In recent years it seems LSU followers have felt the Tigers have been just an improved passing game from being a national contender. Generally they have fallen short.

This year the potential for that improvement is perhaps the greatest it has been, but at the same time there is less certainty about other areas of the team.

If the Tigers can blend a much improved passing game with a run game and defense up to their recent standards, they might have something.

But …

Yes, the quarterback position will be in more skilled hands as Myles Brennan competes with Lowell Narcisse and Justin McMillan to be the successor to Danny Etling. The wide receivers are not only highly touted but also deep, providing the new starter with a dynamic supporting cast in the passing game.

And with Steve Ensminger replacing Matt Canada as offensive coordinator, the realistic expectation is that LSU will pass for more yards and touchdowns and with greater efficiency in 2018. LSU threw just 17 TD passes last season; only three SEC teams threw fewer.

Orgeron said he plans to have more wide receivers on the field in the new West Coast offense, and Ensminger and new passing game coordinator Jerry Sullivan have been charged with improving the SEC’s worst red-zone offense.

But much of the expectations for the wide receivers is based on potential because there hasn’t been much productivity from a group that features several key newcomers.

In fact the returning pass catcher who had the biggest impact last season is tight end Foster Moreau (24 catches, 278 yards). The returning wide receivers who were the most productive last season are Derrick Dillon (14 receptions, 125 yards) and Stephen Sullivan (11 catches, 219 yards). Other returnees expected to assume bigger roles are Drake Davis, Dee Anderson, Justin Jefferson and Racey McMath.

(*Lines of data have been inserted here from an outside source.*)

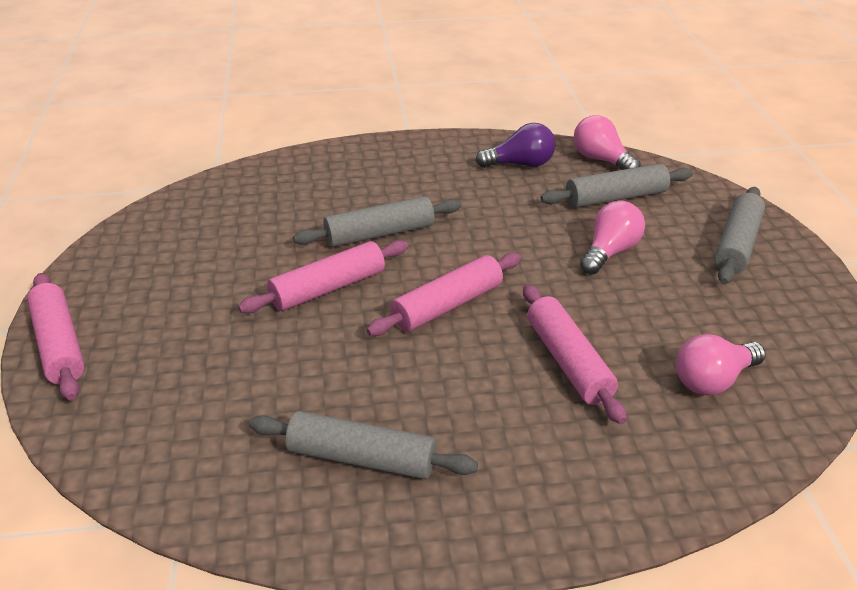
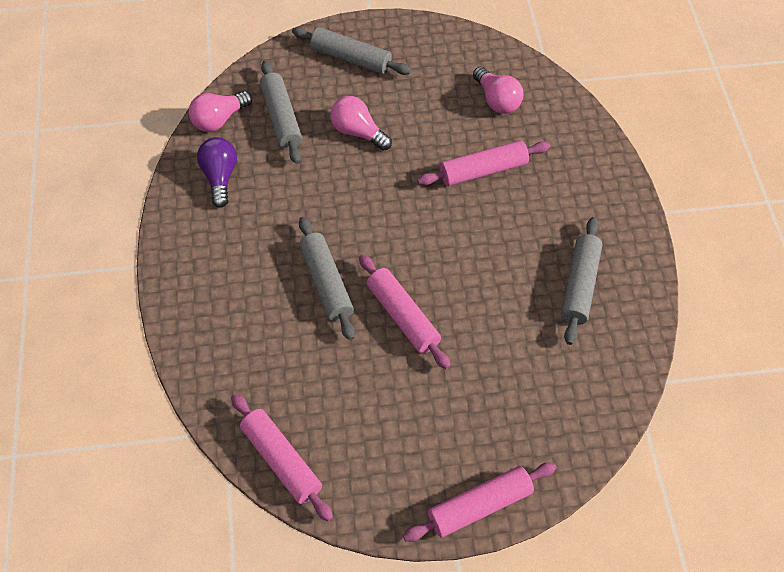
camera: 90 degrees left, 20 degrees up
pink rolling pin [366,253,521,336] -> pink rolling pin moved to [231,394,333,522]

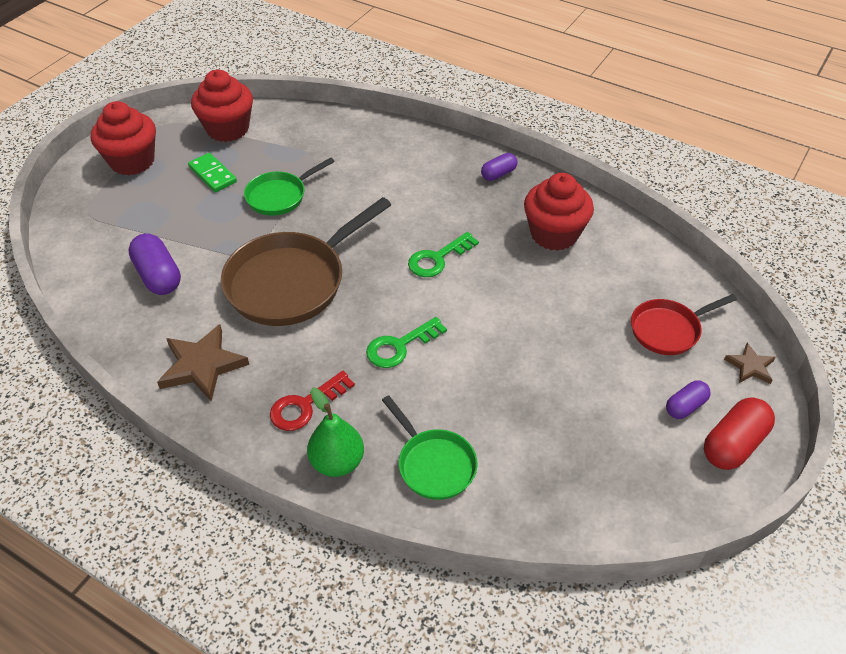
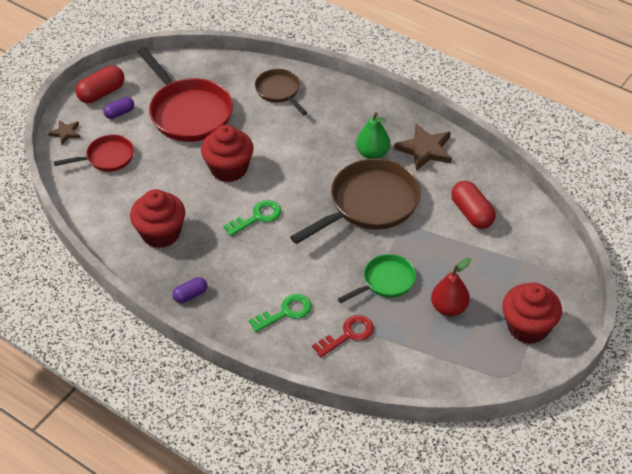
camera: 175 degrees left, 0 degrees up
purple capsule [128,233,181,295] -> red capsule [451,181,496,229]
green domino [188,153,237,192] -> red pear [431,258,471,316]
red cupcake [191,70,253,142] -> red cupcake moved to [201,125,254,182]
red key [270,371,355,431] -> red key moved to [312,315,374,357]
green pear [307,387,364,477] -> green pear moved to [356,112,390,159]
green key [366,317,447,368] -> green key moved to [249,294,312,332]
green pan [382,395,478,500] -> brown pan [255,69,308,115]
none -> red pan [137,47,233,142]

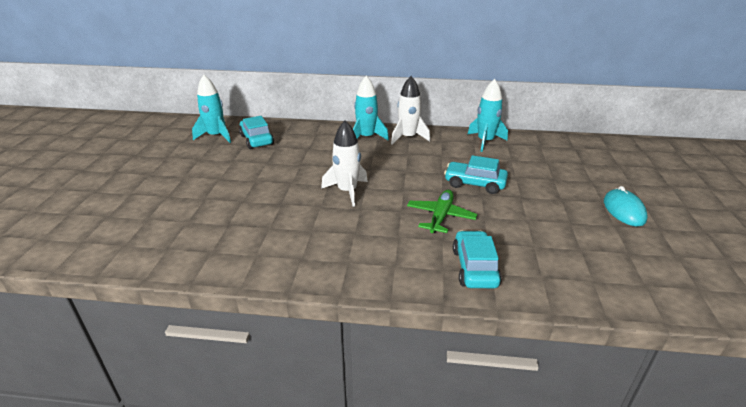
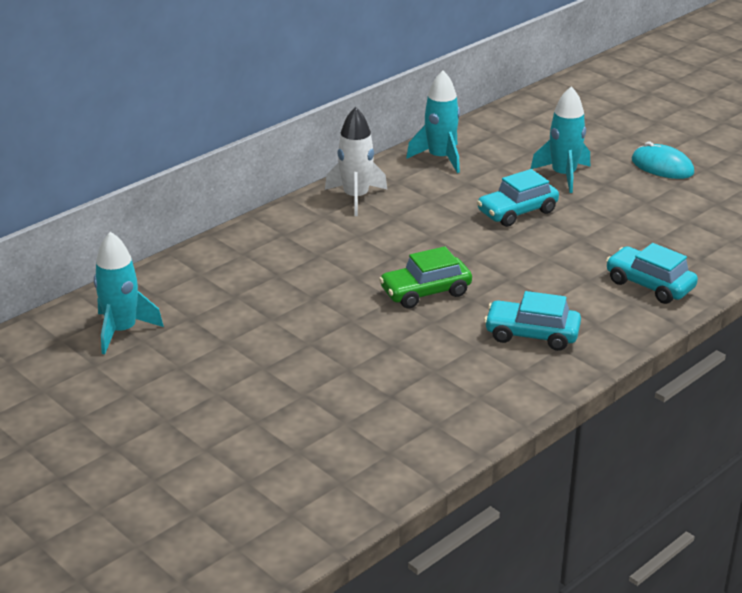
camera: 50 degrees left, 0 degrees up
turquoise car [239,116,274,149] -> turquoise car moved to [484,291,581,351]
white rocket [321,121,368,207] -> green car [379,246,472,308]
turquoise rocket [353,76,389,141] -> turquoise rocket moved to [531,86,590,193]
green plane [407,190,477,233] -> none

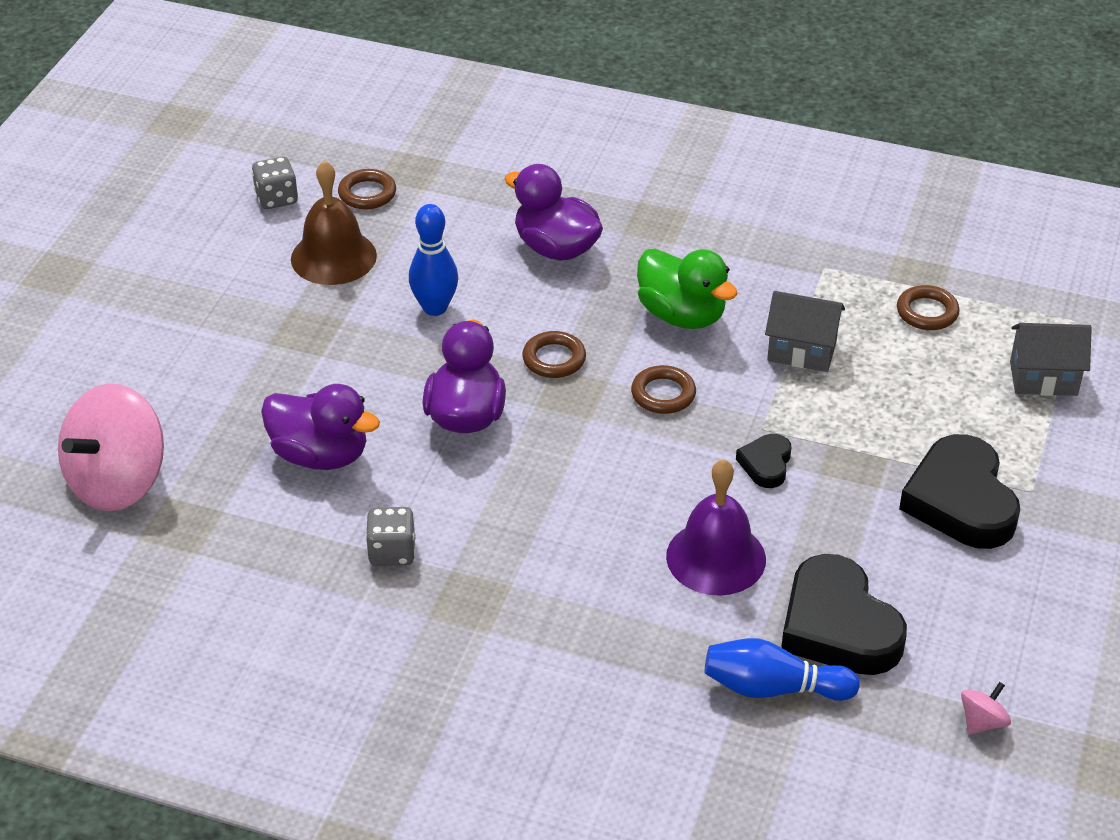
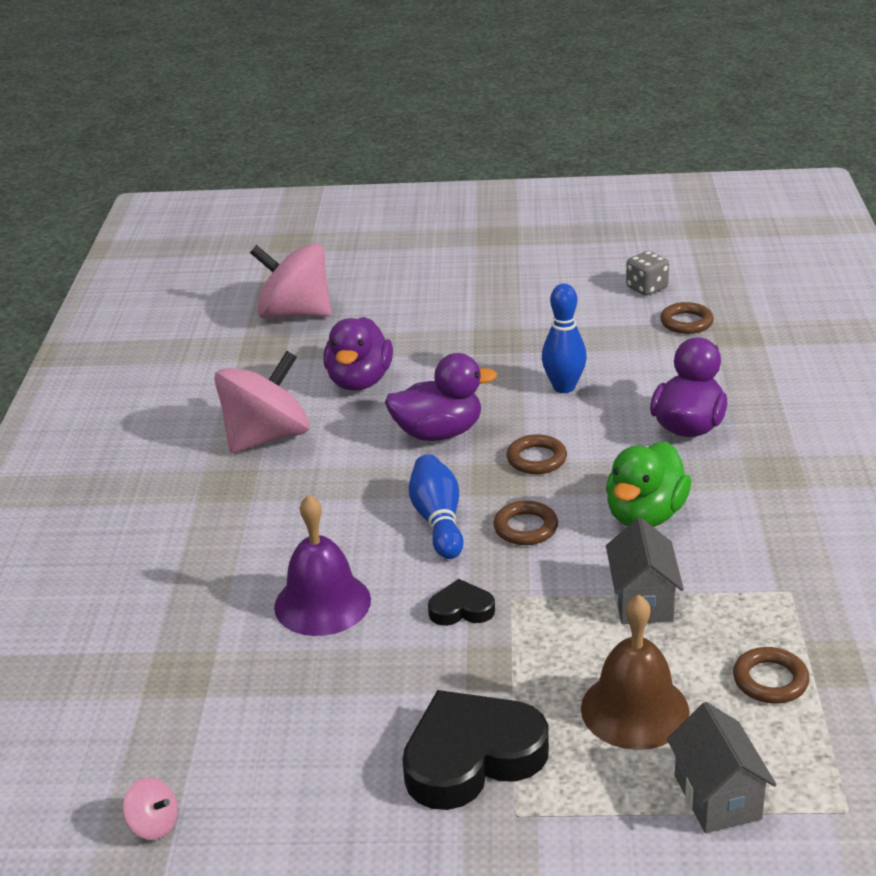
camera: 75 degrees right, 10 degrees down
brown bell [291,161,377,285] -> brown bell moved to [581,595,690,750]
grey dice [366,507,416,566] -> pink spinning top [214,351,310,453]
blue bowling pin [705,638,860,701] -> blue bowling pin moved to [409,454,464,559]
black heart [781,554,907,675] -> none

However, transfer Jonathan Giles had 69 catches for 1,158 yards and 13 touchdowns while playing at Texas Tech two years ago.

The newcomers include 5-star recruit Terrace Marshall (Bossier City, La.), 4-star ┬árecruits Ja’Marr Chase (Metairie, La.) and Kenan Jones (Berwick, La.) and 3-star recruit Jaray Jenkins (Jena, La). Chase isn’t enrolled yet and Marshall is recovering from a broken ankle suffered last September.

The elements for a much-improved passing game are there, but it’s questionable whether that would be enough to help the Tigers evolve into more serious contenders in the SEC West where Alabama will again be the team to beat, Auburn figures to be a title contender and Texas A&M will begin the Jimbo Fisher era.

What about the other units?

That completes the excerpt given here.